Consumers have a Dec. 15 deadline to select a health plan on the ACA Marketplace to ensure coverage begins in early 2026. Those who registered between December 16th and January 15th will not start receiving coverage until February.

Why the ACA Enhancement Subsidy is a “Catch-22”

Fabrizio said the subsidy extension is “necessary” to protect people from a spike in premiums next year, as Congress has little time to develop and adopt an alternative plan.

But Fabrizio also said such measures would be “incomplete” because they would do nothing to address the structural problems in the health system that continue to cause prices to rise rapidly.

“We’re really in a catch-22 situation,” he said. “It’s like putting a Band-Aid on a really big wound.”

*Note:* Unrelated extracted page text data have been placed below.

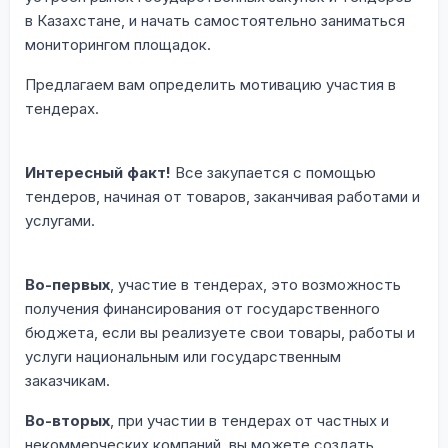
в Казахстане, и начать самостоятельно заниматься
мониторингом площадок.
Предлагаем вам определить мотивацию участия в
тендерах.
Интересный факт!
Все закупается с помощью
тендеров, начиная от товаров, заканчивая работами и
услугами.
Во-первых
, участие в тендерах, это возможность
получения финансирования от государственного
бюджета, если вы реализуете свои товары, работы и
услуги национальным или государственным
заказчикам.
Во-вторых
, при участии в тендерах от частных и
некоммерческих компаний, вы можете создать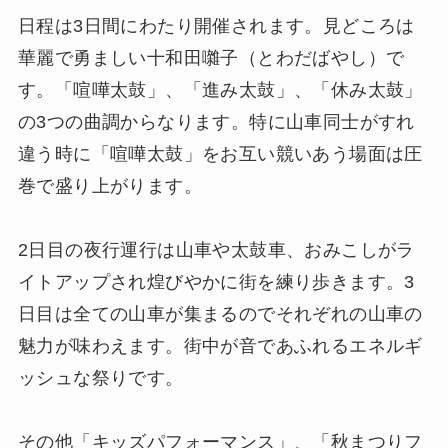
日程は3日間にわたり開催されます。見どころは
華麗で勇ましい十和田囃子（とわだばやし）で
す。「喧嘩太鼓」、「進み太鼓」、「休み太鼓」
の3つの曲調からなります。特に山車同士がすれ
違う時に「喧嘩太鼓」をお互い競いあう場面は圧
巻で盛り上がります。
2日目の夜行運行は山車や太鼓車、おみこしがラ
イトアップされ煌びやかに街を練り歩きます。3
日目は全ての山車が集まるのでそれぞれの山車の
魅力が味わえます。街中が音であふれるエネルギ
ッシュな祭りです。
その他「キッズパフォーマンス」、「秋まつりフ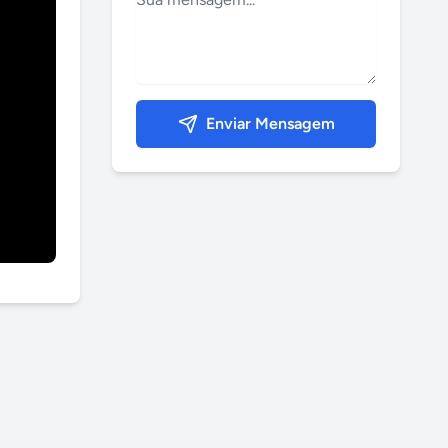
Enviar Mensagem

At the heart of this debate is where we stand as a country on how to help people buy health insurance.

John Graves

Professor of Health Policy and Medicine at Vanderbilt University

Fabrizio said the Republican idea of ​​giving money directly to consumers in the form of HSA payments is a “brilliant” one aimed at taking power away from insurance companies. But it also has its drawbacks, he says.

For example, HSAs are only available to people with high-deductible health plans. Consumers typically incur high upfront costs before insurance pays for medical care.

“Many Americans don’t have that luxury,” Fabrizio said. “It is also not suitable for people with chronic conditions such as diabetes, heart disease, or cancer.”